Cross-validation of satellite and ground-level measurements
Each month we highlight one of our Scoping Studies, each funded through our Collaboration Building Workshops. This month we welcome a blog post from Dr Anna Font (Imperial College London), who is working with STFC colleagues in RAL Space and the Hartree Centre to improve our understanding of ammonia concentrations through satellite and ground-level measurements.
Ammonia (NH3) is mostly emitted to the atmosphere from agricultural and farming activities including the use of fertilizers, manure, cattle and dairy farming, among others. NH3 is an important precursor of fine particles due to its reaction with available acids (i.e. nitric and sulfuric acid) to form ammonium nitrate and ammonium sulphate. Airborne fine particles are a significant human health thread and are associated with cardiovascular and respiratory diseases. Further, gaseous ammonia and ammonium compounds are deposited into the ecosystems damaging sensitive habitats. In the UK, agricultural activities represent more than 80% of the atmospheric ammonium emissions and there are no regulations in place to limit these emissions. The Clean Air Strategy published in 2018 aims to reduce NH3 emissions in the UK making available a code of good agricultural practice (COGAP).
Hotspots of ammonia have been identified by means of satellite measurements from both CrIS and the IASI instruments onboard the Suomi NPP and MetOp satellites, respectively. In Europe these include areas in the UK and neighbouring countries such as France, Belgium and The Netherlands. NH3 emissions from agricultural fields in north-west Europe have been associated with particle episodes which accumulate on a regional scale especially during springtime in south-east England. In the UK, hotspots of NH3 are observed in the intense agricultural regions in southern England.
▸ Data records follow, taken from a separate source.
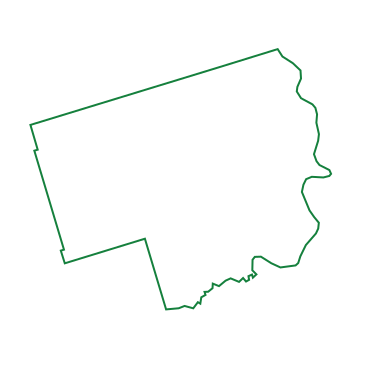 Dewey, South Dakota, United States of America, rotated 343°
{"feature_id": "52423323B50673090561410", "entity_name": "Dewey", "entity_type": "district", "adm_level": 2, "iso_a3": "USA", "parent_name": "United States of America", "parent_adm1": "South Dakota", "projection": "equal_earth", "projection_center": [-100.659, 45.099], "detail": "fine", "context": "isolated", "style": "outline", "palette": "green", "viewbox_px": 384, "rotation_deg": 343, "n_neighbors": 0, "source": "geoboundaries", "source_scale": "gbopen_adm2", "svg_char_len": 1019}
<svg xmlns="http://www.w3.org/2000/svg" viewBox="0 0 384 384"><g transform="rotate(343 192 192)"><path d="M334.6,147.6L332.8,143.4L323.7,134.2L321.6,126.5L323.5,122.3L329.4,115.4L331.3,107.5L326.1,98.3L318.1,88.9L315.7,80.4L254.0,80.6L57.1,80.6L56.8,106.4L53.3,106.4L52.7,209.7L49.4,209.7L49.5,223.0L133.3,222.9L132.9,296.7L145.3,299.3L151.6,298.8L159.2,303.6L165.4,299.1L167.3,301.2L170.1,295.4L174.8,294.4L174.8,291.2L178.3,292.1L183.5,290.0L185.1,285.7L190.3,289.9L198.2,286.6L203.7,285.9L210.7,291.7L215.7,289.2L217.5,293.4L220.9,292.7L221.4,289.0L225.2,288.5L225.2,291.7L229.5,289.6L226.8,284.5L230.1,274.5L233.1,272.4L239.0,274.0L247.0,283.3L254.5,290.0L269.6,292.5L272.8,291.0L276.8,285.2L285.4,276.0L298.4,267.9L302.0,263.9L304.3,258.5L301.5,251.7L299.0,244.0L297.1,224.1L300.7,217.6L304.9,213.1L311.0,212.5L321.9,216.5L328.0,216.8L330.3,215.3L329.8,211.2L321.8,203.5L320.1,199.0L319.7,191.5L327.6,179.9L330.3,173.8L331.2,162.1L334.3,154.3L334.6,147.6Z" fill="none" stroke="#15803d" stroke-width="2"/></g></svg>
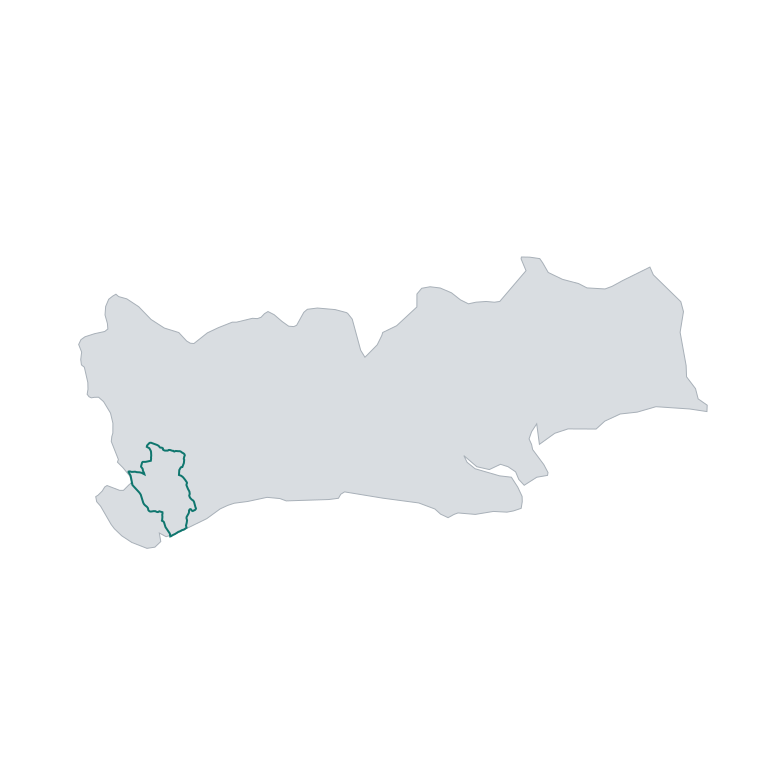 where Braga sits in Portugal, rotated 255°
{"feature_id": "PRT-749", "entity_name": "Braga", "entity_type": "District", "adm_level": 1, "iso_a3": "PRT", "parent_name": "Portugal", "parent_adm1": "", "projection": "natural_earth1", "projection_center": [-8.294, 41.571], "detail": "medium", "context": "in_parent", "style": "outline", "palette": "teal", "viewbox_px": 768, "rotation_deg": 255, "n_neighbors": 0, "source": "natural_earth", "source_scale": "10m", "svg_char_len": 4239}
<svg xmlns="http://www.w3.org/2000/svg" viewBox="0 0 768 768"><g transform="rotate(255 384 384)"><path d="M296.2,99.4L305.2,91.4L314.0,86.1L318.9,84.1L339.4,78.6L344.7,76.0L349.8,76.4L350.6,79.0L353.5,84.1L356.8,87.6L357.6,90.2L349.7,101.1L348.7,104.8L352.8,111.9L353.5,113.9L355.5,114.9L361.0,114.6L370.9,110.1L377.5,106.3L379.8,107.9L399.1,105.7L403.7,107.5L406.8,109.4L416.3,112.0L426.7,112.3L439.5,108.6L445.1,104.9L446.1,100.8L446.4,97.7L448.0,95.8L450.9,94.6L455.5,96.7L462.0,98.3L477.7,98.9L480.8,96.7L486.1,97.4L493.1,100.2L501.2,99.3L505.3,102.8L507.0,107.4L507.5,117.5L507.0,127.8L508.6,131.5L514.1,132.5L522.9,132.4L530.9,135.2L537.1,140.0L539.2,144.9L540.1,148.3L537.1,150.3L532.8,157.6L522.1,167.1L506.6,175.7L494.9,186.3L486.8,199.1L476.6,204.5L473.5,207.5L472.3,210.9L479.1,226.6L481.3,238.7L483.0,253.5L481.9,257.6L481.5,273.9L479.9,278.7L480.3,282.6L482.9,286.8L484.0,290.7L479.4,295.8L470.8,301.7L464.5,306.9L462.8,311.7L463.3,314.8L474.0,325.1L476.0,329.3L474.6,339.4L468.5,356.1L462.7,366.2L461.6,367.2L454.9,370.1L422.6,370.2L414.8,372.5L415.9,374.5L423.6,387.6L431.5,394.5L434.1,396.1L437.0,411.3L449.9,435.7L462.4,439.1L466.7,445.2L466.0,453.7L462.2,463.1L454.6,472.8L445.5,479.6L439.6,486.3L439.2,494.1L437.3,504.0L434.4,511.9L433.8,517.2L456.7,550.5L469.4,548.8L471.1,549.6L468.8,557.6L464.8,566.9L460.1,568.6L449.2,571.5L438.9,583.5L430.6,598.0L424.3,604.9L418.6,622.1L419.3,629.6L422.1,641.1L428.1,671.1L419.7,672.4L386.7,692.0L376.4,692.0L357.3,683.4L323.6,680.6L312.6,678.1L298.9,683.7L288.3,683.6L279.9,690.7L273.8,688.8L280.8,672.7L291.7,640.8L291.3,621.3L293.9,604.4L291.0,587.7L285.6,577.2L293.0,550.1L292.2,536.2L285.5,518.5L306.0,521.2L299.7,514.2L293.4,509.9L287.4,510.9L282.2,510.6L264.8,517.5L256.0,519.5L253.4,518.3L254.4,507.4L249.9,493.2L256.9,489.5L265.1,488.4L272.0,482.4L276.3,475.7L274.1,463.6L280.1,452.2L294.2,442.6L286.9,444.0L278.6,450.0L265.4,471.8L261.0,482.9L249.8,486.5L239.7,488.3L234.6,487.1L228.4,484.3L227.9,476.2L228.4,469.6L232.6,456.7L234.4,438.5L240.3,422.1L239.9,417.8L238.3,411.3L243.6,405.0L250.1,400.8L260.1,386.8L274.0,353.4L290.0,318.0L288.7,313.7L285.4,310.4L286.7,300.8L296.4,259.3L300.3,253.8L304.8,241.7L305.8,222.0L307.6,208.5L307.2,201.7L305.8,193.5L299.8,177.9L293.4,145.0L292.9,134.0L298.2,128.4L289.6,127.6L285.7,120.5L286.6,112.5L296.2,99.4Z" fill="#d9dde1" stroke="#a8b0b8" stroke-width="1"/><path d="M353.0,114.8L353.0,115.0L361.1,115.5L365.2,114.4L365.5,114.6L365.5,115.2L365.3,116.0L364.4,117.5L363.7,120.9L362.8,122.4L362.0,124.9L361.0,126.8L358.8,129.2L360.1,129.2L362.6,128.7L364.2,128.9L364.9,128.8L366.7,128.0L367.3,128.0L370.4,129.8L370.9,130.2L371.2,130.9L370.5,133.5L370.2,138.9L372.1,139.7L373.2,139.9L375.0,140.6L378.7,141.4L379.9,141.4L382.7,140.7L384.7,138.6L385.7,139.1L386.2,139.6L387.8,142.3L387.6,143.7L383.8,149.1L382.6,150.3L380.8,151.1L380.5,151.4L380.0,152.9L379.0,153.8L378.3,153.5L377.8,153.6L377.3,153.9L376.4,155.1L375.6,157.9L376.0,158.8L375.9,159.4L375.6,160.3L374.2,162.4L373.9,163.3L373.2,163.7L373.0,164.1L373.2,165.0L373.2,165.6L372.4,167.7L371.9,169.4L371.5,170.0L371.1,170.4L369.9,171.3L369.1,172.2L368.3,172.8L367.6,173.1L366.6,173.1L365.6,172.3L363.5,171.2L362.5,171.4L359.4,170.2L356.0,167.7L356.2,166.7L355.8,165.9L353.9,164.0L349.2,162.4L347.8,164.4L345.9,165.8L342.9,167.1L340.0,168.1L339.4,168.1L338.1,167.2L337.3,167.0L333.4,167.5L330.5,168.2L328.1,167.9L326.7,167.0L325.5,167.0L323.9,167.4L322.1,168.4L320.7,169.6L319.2,170.0L313.8,170.0L312.5,170.2L311.9,169.8L311.3,169.0L310.8,166.4L311.5,165.5L312.4,165.3L313.0,165.0L313.3,164.4L313.0,163.6L312.0,162.8L310.9,162.6L309.6,161.8L306.6,158.9L305.6,158.5L303.3,158.5L300.8,157.4L298.5,156.1L296.3,156.1L295.2,153.2L295.1,150.8L294.6,149.1L294.4,147.1L293.2,143.4L292.7,140.8L292.1,138.8L292.1,138.1L294.4,138.4L295.3,138.3L302.3,135.9L307.2,135.7L308.0,135.5L308.7,135.0L309.0,134.4L309.5,134.1L310.3,134.6L313.1,135.6L315.0,135.9L316.0,136.5L317.5,136.8L319.2,134.0L318.8,132.6L319.0,131.9L319.5,131.1L320.3,130.3L320.8,128.6L321.1,125.9L321.4,125.0L322.2,124.2L322.7,123.9L323.5,123.7L325.0,123.9L326.6,123.3L329.0,121.6L330.3,121.0L331.8,120.7L340.1,120.4L342.4,119.6L351.4,114.9L352.6,114.9L353.0,114.8Z" fill="none" stroke="#0f766e" stroke-width="2"/></g></svg>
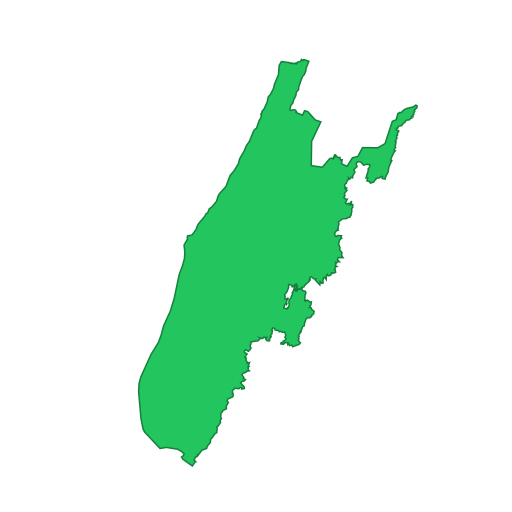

In the UK, a network of 85 sites distributed in the country have been measuring ammonia at the surface level since mid-1990s. Despite the network provides a good coverage of the UK land, there is a large heterogeneity of concentrations related to the large variation in emission sources at ground level as it can be seen in Figure 1. Concentrations are reported as monthly means. Recently, on-line concentrations of NH3 are available at two rural locations in the country comprising one agricultural site in Scotland and one in south-east England; and also in urban areas comprising London, Manchester and Birmingham. On-line techniques report high time resolve data of NH3 concentrations, usually at hourly basis.
Figure 1. Monthly concentrations of NH3 gas as measured by the Defra UKEAP National Ammonia Monitoring Network in 2019. Only active samplers (delta) are shown in this graph. Data from UK-air website.
Satellite observations are column-integrated and have larger footprints compared to the ground-level measurements. Little is known if satellite retrievals of NH3 concentrations are representative of ground-level measurements in the UK and how they are related. Despite the mistime and misdistance errors which are introduced by comparing measurements of a very reactive species such as NH3 that are not perfectly collocated in time and space, such comparison of column-integrated and ground-level measurements is still important to validate satellite products.
The SAQN workshop on last autumn 2020 was the perfect platform to establish collaboration links between scientists working with satellite data, in-situ observations and big data specialists. The project is establishing links between STFC RAL space, STFC Hartree Centre and Imperial College London. With this project we are aiming to evaluate the ability of satellite observations of NH3 to reproduce temporal variability of surface air concentrations across the UK to before estimate long-term changes in air pollution to assess the efficacy of air quality policies in recent years. The integration of satellite data and ground-level measurements will help us identify hot-spots of NH3 in the UK and monitor possible changes over time.